🤖 AI Summary
This paper addresses the lack of a unified evaluation framework for variable importance measures (VIMs). We first establish an axiomatic framework for VIM grounded in information gain axioms, formally specifying essential properties—including reasonableness, consistency, and confounding robustness—that any valid VIM must satisfy. Building upon this foundation, we propose a general, principled pipeline for constructing and evaluating VIMs, integrating information theory, statistical inference, and variable selection theory. Our framework systematically characterizes and compares the behavior of prominent VIMs—including Permutation Importance, SHAP, and Gini Importance—under the proposed axiomatic constraints. Crucially, it bridges the theoretical gap between VIM evaluation and variable selection. The results provide both a rigorous theoretical foundation and practical guidelines for the scientific selection, formal validation, and reliable deployment of VIMs in interpretable AI systems.
📝 Abstract
Variable importance measures (VIMs) aim to quantify the contribution of each input covariate to the predictability of a given output. With the growing interest in explainable AI, numerous VIMs have been proposed, many of which are heuristic in nature. This is often justified by the inherent subjectivity of the notion of importance. This raises important questions regarding usage: What makes a good VIM? How can we compare different VIMs?

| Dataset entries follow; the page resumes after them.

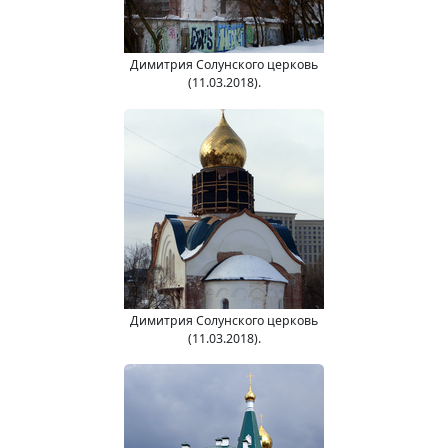
Димитрия Солунского церковь
(11.03.2018).
Димитрия Солунского церковь
(11.03.2018).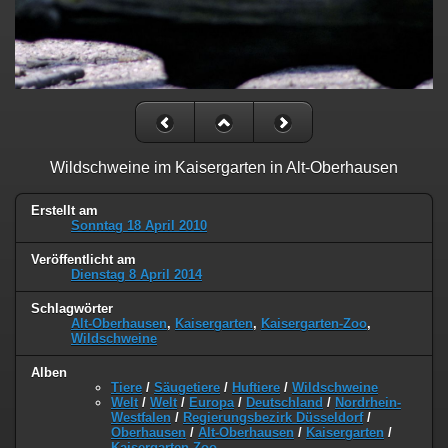
Wildschweine im Kaisergarten in Alt-Oberhausen
Erstellt am
Sonntag 18 April 2010
Veröffentlicht am
Dienstag 8 April 2014
Schlagwörter
Alt-Oberhausen
,
Kaisergarten
,
Kaisergarten-Zoo
,
Wildschweine
Alben
Tiere
/
Säugetiere
/
Huftiere
/
Wildschweine
Welt
/
Welt
/
Europa
/
Deutschland
/
Nordrhein-
Westfalen
/
Regierungsbezirk Düsseldorf
/
Oberhausen
/
Alt-Oberhausen
/
Kaisergarten
/
Kaisergarten-Zoo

In this paper, we address these questions by: (1) proposing an axiomatic framework that bridges the gap between variable importance and variable selection. This framework formalizes the intuitive principle that features providing no additional information should not be assigned importance. It helps avoid false positives due to spurious correlations, which can arise with popular methods such as Shapley values; and (2) introducing a general pipeline for constructing VIMs, which clarifies the objective of various VIMs and thus facilitates meaningful comparisons. This approach is natural in statistics, but the literature has diverged from it.
Finally, we provide an extensive set of examples to guide practitioners in selecting and estimating appropriate indices aligned with their specific goals and data.